Okay. That was helpful. And lastly, can you tell us about the exchange that you might go to, given the delisting? It doesn't have to be the pink sheets. Isn't there a far more favorable option, perhaps?

Jennifer Simpson

Did you want to take that or do you want to take that?

Susan Horvath

Yeah, I can take it. Yes, certainly. I mean, the pink sheets are a temporary place for us to be. Likely, even the OTC, QB will be not necessarily a long-term solution either. We need to be on the national exchange. So there's -- we're looking at all of the others that we might be able to uplist to. And of that might include the CBOE, American, and the NYSE are a couple of the options that we're looking at.

Jonathan Aschoff

What seems to maybe provide the most -- the potential for the most liquidity, you think? You think the CBOE is the best of between that and AMEX?

Susan Horvath

In our research, what we found is that the volume on the CBOE tends to be very close to what you see in our Nasdaq. So I bet if that's a primary driver for our decision, that might be the right place to go.

Jonathan Aschoff

Okay. Thank you very much.

Jennifer Simpson

Thank you so much, Jonathan.

Operator

Thank you. Joe Pantginis, H.C. Wainwright.
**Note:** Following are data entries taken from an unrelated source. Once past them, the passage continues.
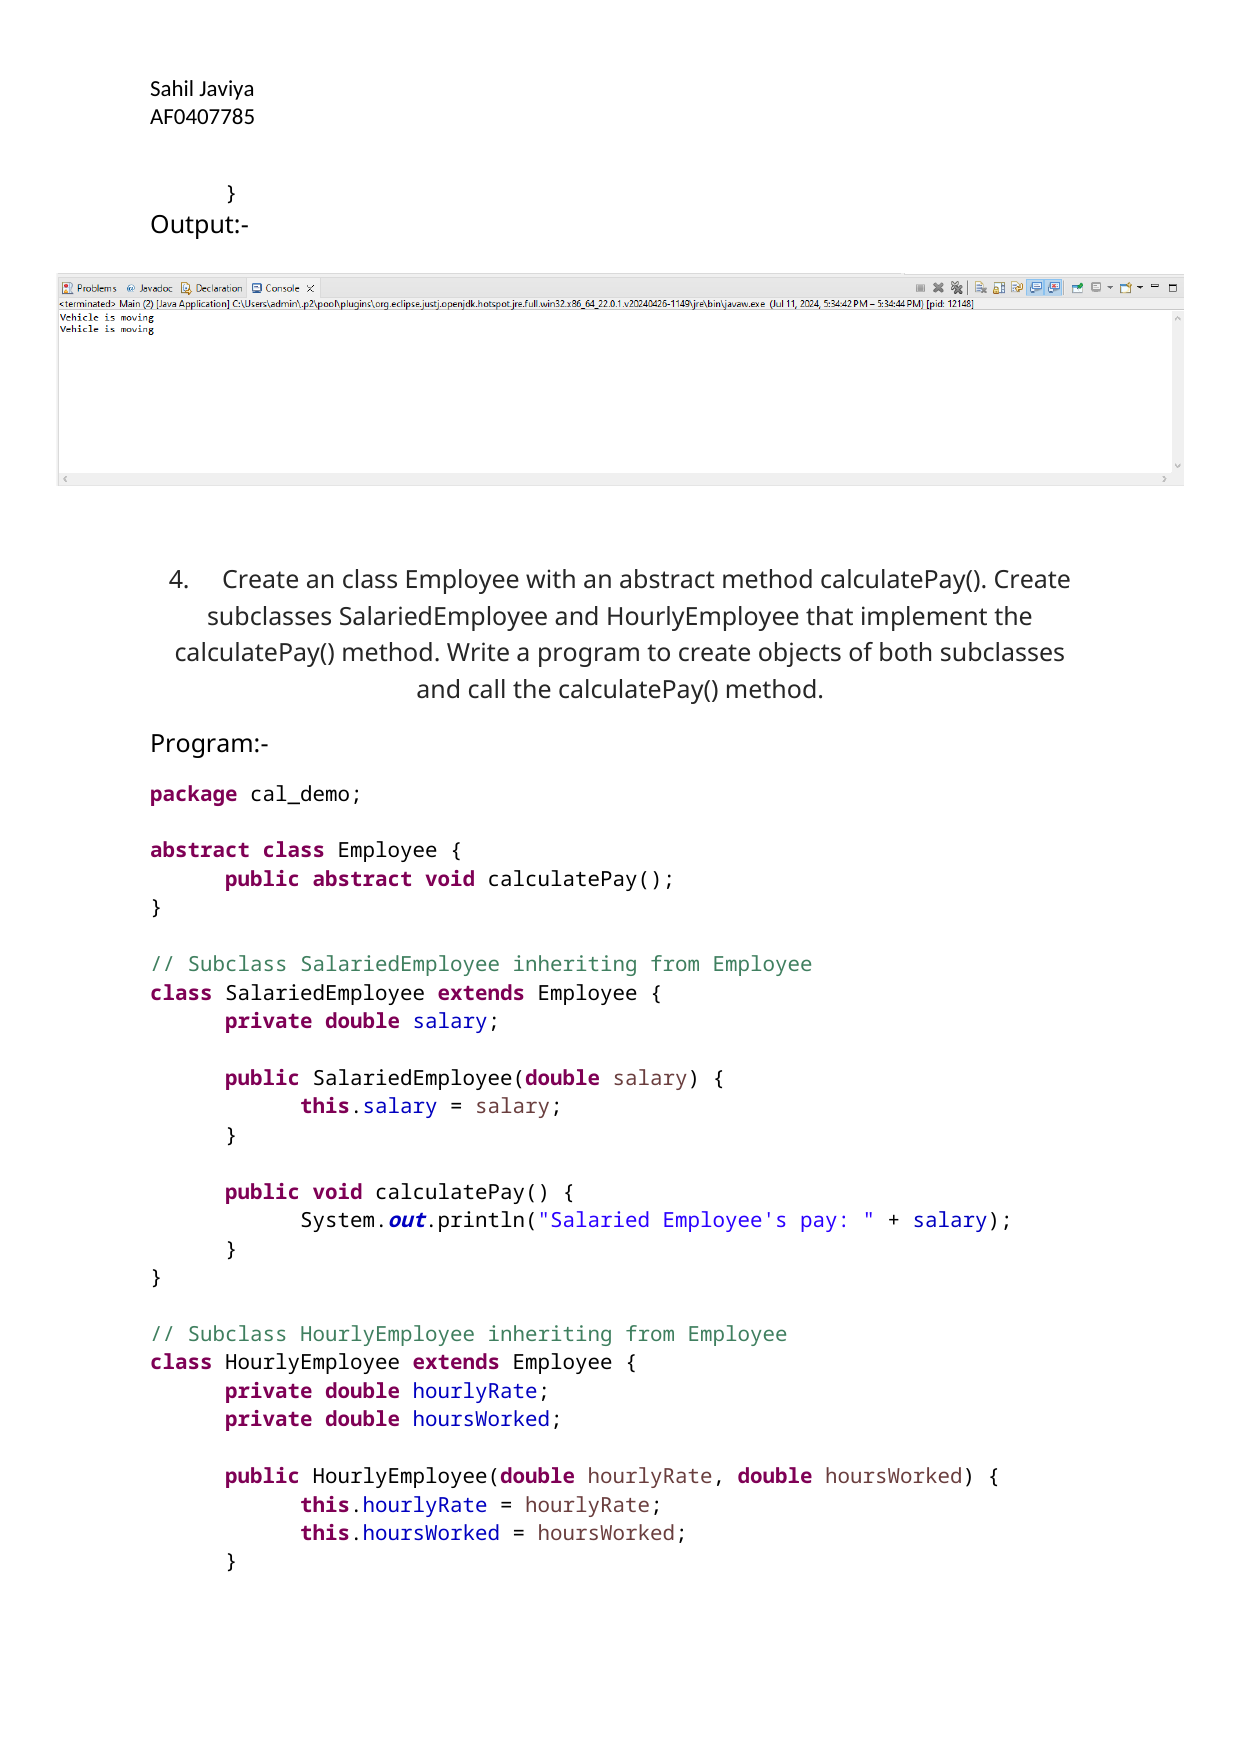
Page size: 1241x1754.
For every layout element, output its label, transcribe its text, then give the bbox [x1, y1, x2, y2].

text // Subclass SalariedEmployee inheriting from Employee [150, 949, 1090, 978]
text public HourlyEmployee(double hourlyRate, double hoursWorked) { [150, 1461, 1090, 1490]
text this.salary = salary; [150, 1092, 1090, 1120]
text this.hoursWorked = hoursWorked; [150, 1518, 1090, 1547]
text class HourlyEmployee extends Employee { [150, 1347, 1090, 1376]
text } [150, 1234, 1090, 1262]
text class SalariedEmployee extends Employee { [150, 978, 1090, 1006]
text public SalariedEmployee(double salary) { [150, 1063, 1090, 1092]
text public abstract void calculatePay(); [150, 864, 1090, 892]
text } [150, 178, 1090, 207]
text } [150, 1262, 1090, 1291]
text private double hoursWorked; [150, 1404, 1090, 1433]
text // Subclass HourlyEmployee inheriting from Employee [150, 1319, 1090, 1347]
text private double hourlyRate; [150, 1376, 1090, 1404]
text private double salary; [150, 1006, 1090, 1035]
text 4. Create an class Employee with an abstract method calculatePay(). Create subclasses SalariedEmployee and HourlyEmployee that implement the calculatePay() method. Write a program to create objects of both subclasses and call the calculatePay() method. [150, 562, 1090, 706]
text System.out.println("Salaried Employee's pay: " + salary); [150, 1205, 1090, 1234]
text this.hourlyRate = hourlyRate; [150, 1490, 1090, 1518]
picture [56, 273, 1184, 486]
text } [150, 1120, 1090, 1148]
text abstract class Employee { [150, 836, 1090, 864]
text Program:- [150, 725, 1090, 759]
text public void calculatePay() { [150, 1177, 1090, 1205]
text } [150, 892, 1090, 921]
text package cal_demo; [150, 779, 1090, 807]
text } [150, 1547, 1090, 1575]
text Output:- [150, 207, 1090, 241]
Thank you. Hi. This is Josh on for Joe. I just had two quick questions. So for the first one, I believe last quarter, it was maybe you said that we would potentially see some data in 2024 for the Phase I STK11 trial. I was just wondering now, with the first patient being enrolled in the first half of 2024, do we still expect data? Would that potentially be pushed back?
And then just quickly, I think I missed it about the Phase I study in platinum-resistant ovarian cancer. I was just wondering if you could reiterate when that is set to begin.

Jennifer Simpson

Yeah, absolutely. And thanks so much, Josh. So for the STK11 mutant Phase I, since the trial is open and screening for patients now, we would most likely have data towards the end of this here on. And that would then feed into the start of the Phase II portion. As of right now, that is our current projection. We're going to have to see how the enrollment goes.
As a reminder, the STK11 mutant population of non-small cell lung cancer, depending on which source you look at, ranges between 10% and 30% of lung cancers. But I will say that Moffitt is actively screening. And so as enrollment starts, we will keep everyone updated on progress. But our hope right now is data from that, that by the end of the year.
For the ovarian cancer, we have been working very closely with Johns Hopkins University School of Medicine and looking to finalize that protocol and have that Phase I program open by the first half of this year. And it's interesting because we're looking at a number of trial designs, and it could end up being a Phase II instead of a Phase I, depending on which path we take. But we have a very engaged team, so we look forward to finalizing that and updating everyone accordingly.

Perfect. Thank you for answering my questions, and thank you for the update.

Jennifer Simpson

Yeah. Thank you so much.

Operator

Thank you. This does conclude the Q&A session and also concludes today's conference. You may disconnect your lines at this time, and thank you for your participation.